Editor’s Note: Nicole Hemmer is an associate professor of history and director of the Carolyn T. and Robert M. Rogers Center for the Study of the Presidency at Vanderbilt University. She is the author of “Messengers of the Right: Conservative Media and the Transformation of American Politics” and the forthcoming “Partisans: The Conservative Revolutionaries Who Remade American Politics in the 1990s.” She cohosts the history podcasts “Past Present” and “This Day in Esoteric Political History.” The views expressed in this commentary are her own. View more opinion on CNN.
Florida Gov. Ron DeSantis has a clear strategy for building support for his presidential bid: chum the waters with red meat for the Republican base, then follow his rhetorical punches with legislative and executive action. From banning books in school libraries to flying migrants to blue states to firing a progressive prosecutor, DeSantis has displayed a Trumpian knack for driving media coverage.

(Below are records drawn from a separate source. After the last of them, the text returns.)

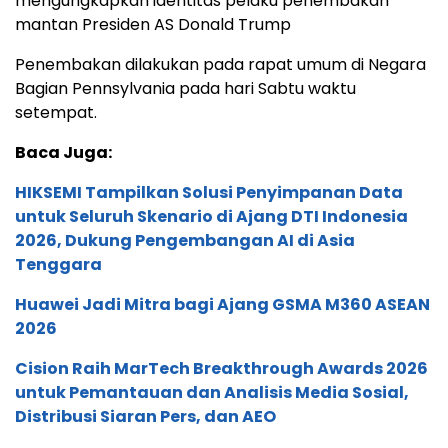
mengungkapkan identitas pelaku penembakan
mantan Presiden AS Donald Trump
Penembakan dilakukan pada rapat umum di Negara
Bagian Pennsylvania pada hari Sabtu waktu
setempat.
Baca Juga:
HIKSEMI Tampilkan Solusi Penyimpanan Data
untuk Seluruh Skenario di Ajang DTI Indonesia
2026, Dukung Pengembangan AI di Asia
Tenggara
Huawei Jadi Mitra bagi Ajang GSMA M360 ASEAN
2026
Cision Raih MarTech Breakthrough Awards 2026
untuk Pemantauan dan Analisis Media Sosial,
Distribusi Siaran Pers, dan AEO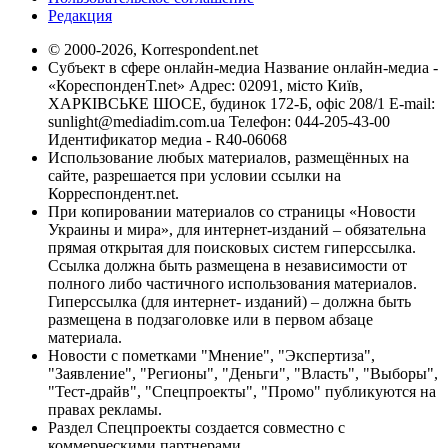
Редакция
© 2000-2026, Korrespondent.net
Субъект в сфере онлайн-медиа Название онлайн-медиа -
«КореспонденТ.net» Адрес: 02091, місто Київ,
ХАРКІВСЬКЕ ШОСЕ, будинок 172-Б, офіс 208/1 E-mail:
sunlight@mediadim.com.ua
Телефон: 044-205-43-00
Идентификатор медиа - R40-06068
Использование любых материалов, размещённых на
сайте, разрешается при условии ссылки на
Корреспондент.net.
При копировании материалов со страницы «Новости
Украины и мира», для интернет-изданий – обязательна
прямая открытая для поисковых систем гиперссылка.
Ссылка должна быть размещена в независимости от
полного либо частичного использования материалов.
Гиперссылка (для интернет- изданий) – должна быть
размещена в подзаголовке или в первом абзаце
материала.
Новости с пометками "Мнение", "Экспертиза",
"Заявление", "Регионы", "Деньги", "Власть", "Выборы",
"Тест-драйв", "Спецпроекты", "Промо" публикуются на
правах рекламы.
Раздел Спецпроекты создается совместно с
коммерческими партнерами.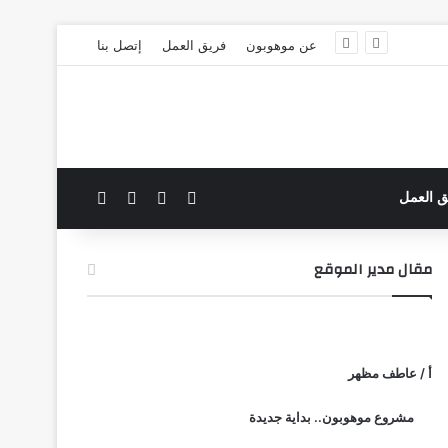
عن موهوبون
فريق العمل
إتصل بنا
‫X
فيسبوك
بحث عن
الوضع المظلم
ق العمل
مقال مدير الموقع
أ / عاطف مظهر
مشروع موهوبون.. بداية جديدة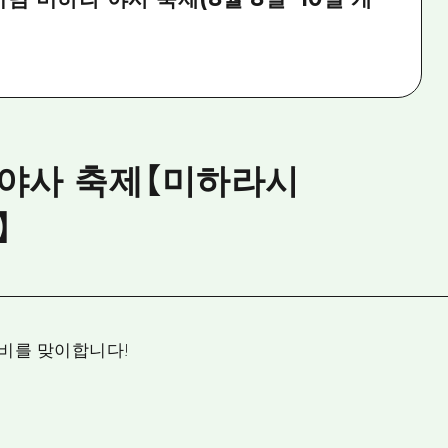
 야사 축제【미하라시
】
고비를 맞이합니다!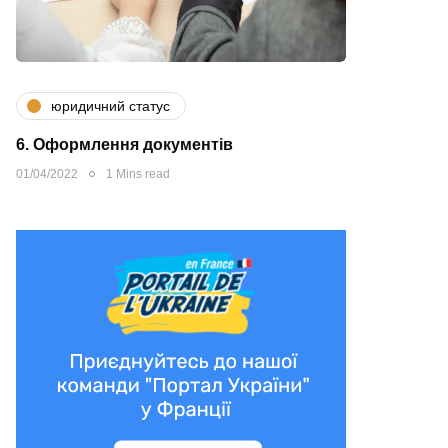
юридичний статус
6. Оформлення документів
01/04/2022
1 Mins read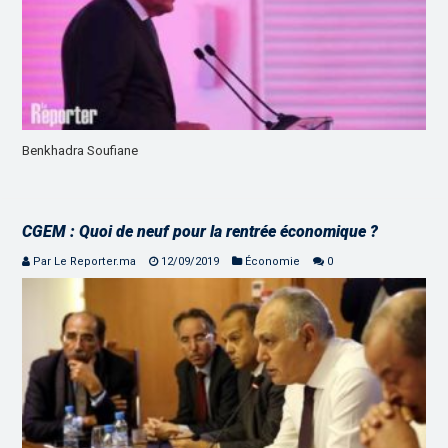
Benkhadra Soufiane
CGEM : Quoi de neuf pour la rentrée économique ?
Par Le Reporter.ma
12/09/2019
Économie
0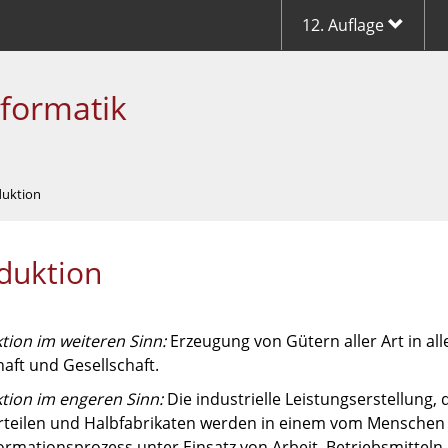
12. Auflage
nformatik
duktion
duktion
tion im weiteren Sinn:
Erzeugung von Gütern aller Art in al
aft und Gesellschaft.
tion im engeren Sinn:
Die industrielle Leistungserstellung, 
erteilen und Halbfabrikaten werden in einem vom Menschen
ormationsprozess unter Einsatz von Arbeit, Betriebsmittel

But his agenda in Florida — which he now envisions as a blueprint for the rest of the United States — is not just about PR stunts: He has used his power as governor to translate provocation into policy with alarming speed. In doing so, he has emerged as a new kind of Republican governor: one who has used his state to demonstrate that he can institute a more effective and aggressive version of former President Donald Trump’s politics.
And in pursuit of these so-called culture wars, DeSantis has vastly expanded the power of the executive in Florida, which has been one of his central goals since taking office. “I want you to give me a binder of all the authorities of the governor,” he says he told the state’s general counsel shortly after becoming governor. “What can I do as a matter of constitutional right without anybody checking me?”
It turns out, quite a lot. In addition to filing complaints to shut down drag shows and firing a prosecutor he disagrees with, DeSantis has leaned on a pliant legislature, which has signed off on an agenda that allows him to seize control of municipal services and development for Disney and ban subjects taught in schools. Such significant power grabs signal an attitude toward government power that goes far beyond fights over culture, playing instead into an embrace of illiberalism that has increasingly defined much of the Republican Party.